Yesterday would have been Dad’s 94th birthday. I was up early, before I had to start the work day, so I sat alone at the dining room table and waited for some sign that he was near. The stillness and quiet were strangely overbearing. Nothing moved, nothing made a sound. Outside, the trees were absolutely stoic, and there wasn’t the slightest movement of air. No birds or rustling in the garden. The occasional falling of the seven sons’ flower tree blooms was the only thing in motion, and even their landing in the pool was silent. The fountain grass, the tips of which are usually waving even when there wasn’t a breeze, remained frozen as if in a still photo. 

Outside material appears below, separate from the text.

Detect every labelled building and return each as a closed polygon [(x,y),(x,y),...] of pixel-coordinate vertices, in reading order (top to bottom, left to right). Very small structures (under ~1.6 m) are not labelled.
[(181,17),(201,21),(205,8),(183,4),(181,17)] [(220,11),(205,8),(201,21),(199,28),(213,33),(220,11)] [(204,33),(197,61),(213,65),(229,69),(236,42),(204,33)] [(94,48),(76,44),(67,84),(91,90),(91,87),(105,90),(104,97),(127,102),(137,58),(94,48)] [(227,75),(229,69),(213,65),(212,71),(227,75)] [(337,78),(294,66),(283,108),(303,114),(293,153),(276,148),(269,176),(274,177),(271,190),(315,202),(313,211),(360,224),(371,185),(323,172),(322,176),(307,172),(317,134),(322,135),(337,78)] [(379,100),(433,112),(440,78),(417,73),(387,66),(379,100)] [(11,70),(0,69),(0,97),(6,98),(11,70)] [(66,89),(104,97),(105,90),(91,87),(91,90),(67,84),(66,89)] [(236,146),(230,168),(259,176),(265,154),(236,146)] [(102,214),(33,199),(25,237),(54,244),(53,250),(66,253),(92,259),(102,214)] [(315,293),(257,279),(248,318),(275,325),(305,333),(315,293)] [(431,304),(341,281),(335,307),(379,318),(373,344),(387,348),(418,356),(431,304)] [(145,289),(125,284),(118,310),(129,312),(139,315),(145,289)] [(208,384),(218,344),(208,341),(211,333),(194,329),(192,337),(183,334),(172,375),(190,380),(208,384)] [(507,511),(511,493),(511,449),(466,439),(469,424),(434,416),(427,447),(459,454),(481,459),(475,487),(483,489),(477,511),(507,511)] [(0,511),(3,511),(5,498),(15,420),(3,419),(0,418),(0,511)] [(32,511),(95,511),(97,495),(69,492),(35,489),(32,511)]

My Dad was often a quiet man. He could yell and scream and get riled up by the horse races he followed in the paper and on television, and he would happily regale dinner guests with stories boisterously punctuated by laughter that brought tears to his eyes, but the bulk of my time with my father was largely spent quietly sharing an observance of all around us, only occasionally partaking in the foolishness. There was a stoic calm in him that seemed both contemplative and cathartic, as if by his age he knew that things were no longer worth fussing about. For the last few years of his life, this was the state which Dad and I happily shared our time together

On this morning, the second birthday of his that we are commemorating without him, I find solace in the absolute stillness around me. In this quiet, I still feel my father. In this calm, I know he is here. 

Happy birthday Dad.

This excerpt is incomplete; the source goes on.